• **PASSAGE PROVIDED**:

○ ○ ○ ○

WASHINGTON (NewsNation Now) — President Joe Biden signed a series of executive orders Thursday aimed at improving access to affordable health care, reversing the policies of his predecessor President Donald Trump.
“There is nothing new we are doing here other than restoring the Affordable Care Act and restoring Medicaid to the way it was before Trump became president,” Biden said.
Biden has vowed to reopen HealthCare.gov and other programs created under former President Barack Obama’s 2010 Affordable Care Act. The marketplaces offer taxpayer-subsidized coverage regardless of a person’s medical history, or preexisting conditions, including COVID-19.
Essentially, the order will allow people to sign up for insurance through the government exchange from Feb. 15 to May 15, the White House said in a policy fact sheet. The program is normally accessible for just six weeks a year.
“As we continue to battle COVID-19, it’s even more critical that Americans have more meaningful access to health care,” Biden said.
Biden also immediately reversed a federal policy that bars taxpayer funding for international health care nonprofits offering abortion counseling or referrals. Known as the Mexico City Policy, it can get switched on and off depending on whether Democrats or Republicans control the White House.
White House Press Secretary Jen Psaki held a briefing Thursday afternoon to address Biden’s health care orders and to update the public on the amendment made to the Public Readiness and Emergency Preparedness (PREP) Act, which allows retired doctors, nurses, and licensed healthcare professionals to administer COVID-19 vaccines.
Psaki also answered questions from reporters on the COVID-19 relief package, the stock market, and school reopenings. Watch the full briefing in the embedded player below.
Other directives Biden plans to issue Thursday could take months to carry out. Among them, he’ll instruct the Department of Health and Human Services to:
— Consider whether to rescind Trump regulations that bar federally funded family planning clinics from referring women for abortions. The ban on referrals led to Planned Parenthood clinics leaving the program.
— Reexamine a Trump administration policy that allows states to impose work requirements as a condition for low-income people to get Medicaid health insurance. Work requirements have been blocked by federal judges, and the Supreme Court has agreed to hear the issue.

○ ○ ○ ○

• **Dataset items**:
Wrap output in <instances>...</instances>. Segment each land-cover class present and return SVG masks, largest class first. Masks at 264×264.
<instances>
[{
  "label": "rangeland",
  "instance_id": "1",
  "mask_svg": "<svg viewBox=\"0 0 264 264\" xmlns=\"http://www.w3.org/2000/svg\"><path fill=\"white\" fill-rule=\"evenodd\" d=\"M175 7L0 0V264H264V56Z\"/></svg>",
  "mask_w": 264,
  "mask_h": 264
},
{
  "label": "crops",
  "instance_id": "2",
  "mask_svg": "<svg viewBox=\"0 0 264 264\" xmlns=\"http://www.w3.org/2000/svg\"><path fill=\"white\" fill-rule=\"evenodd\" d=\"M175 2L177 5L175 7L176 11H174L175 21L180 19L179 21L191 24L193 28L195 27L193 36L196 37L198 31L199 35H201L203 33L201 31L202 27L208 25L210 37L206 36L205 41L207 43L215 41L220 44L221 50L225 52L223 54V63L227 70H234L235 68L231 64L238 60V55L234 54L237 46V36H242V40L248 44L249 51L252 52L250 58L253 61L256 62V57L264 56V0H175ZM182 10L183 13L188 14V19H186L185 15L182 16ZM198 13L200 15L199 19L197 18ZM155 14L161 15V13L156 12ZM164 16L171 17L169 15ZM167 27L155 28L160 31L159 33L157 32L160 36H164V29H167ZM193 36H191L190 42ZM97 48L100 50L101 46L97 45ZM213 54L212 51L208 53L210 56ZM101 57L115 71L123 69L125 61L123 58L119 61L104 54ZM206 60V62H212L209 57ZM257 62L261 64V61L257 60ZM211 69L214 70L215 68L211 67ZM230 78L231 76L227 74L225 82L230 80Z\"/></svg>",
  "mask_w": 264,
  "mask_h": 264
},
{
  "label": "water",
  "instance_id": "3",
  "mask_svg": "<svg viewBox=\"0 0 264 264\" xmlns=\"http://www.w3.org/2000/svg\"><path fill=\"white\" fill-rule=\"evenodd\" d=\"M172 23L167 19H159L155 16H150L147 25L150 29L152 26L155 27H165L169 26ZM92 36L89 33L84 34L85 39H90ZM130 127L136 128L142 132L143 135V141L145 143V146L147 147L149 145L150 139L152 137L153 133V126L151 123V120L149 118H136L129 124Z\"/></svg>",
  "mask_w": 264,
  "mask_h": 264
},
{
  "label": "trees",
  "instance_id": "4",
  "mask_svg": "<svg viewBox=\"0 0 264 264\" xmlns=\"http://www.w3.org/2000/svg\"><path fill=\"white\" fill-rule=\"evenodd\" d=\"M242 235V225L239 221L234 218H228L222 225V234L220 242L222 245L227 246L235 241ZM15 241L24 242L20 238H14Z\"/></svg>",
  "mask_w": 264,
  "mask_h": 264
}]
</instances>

○ ○ ○ ○

• **ASSIGNMENT**: Can you reproduce the passage of the article on Biden's health care orders starting with "Biden has vowed" and going on through "weeks a year."? The records were drawn from a different source than the article on Biden's health care orders.

• **FINISHED TASK**:
Biden has vowed to reopen HealthCare.gov and other programs created under former President Barack Obama’s 2010 Affordable Care Act. The marketplaces offer taxpayer-subsidized coverage regardless of a person’s medical history, or preexisting conditions, including COVID-19.
Essentially, the order will allow people to sign up for insurance through the government exchange from Feb. 15 to May 15, the White House said in a policy fact sheet. The program is normally accessible for just six weeks a year.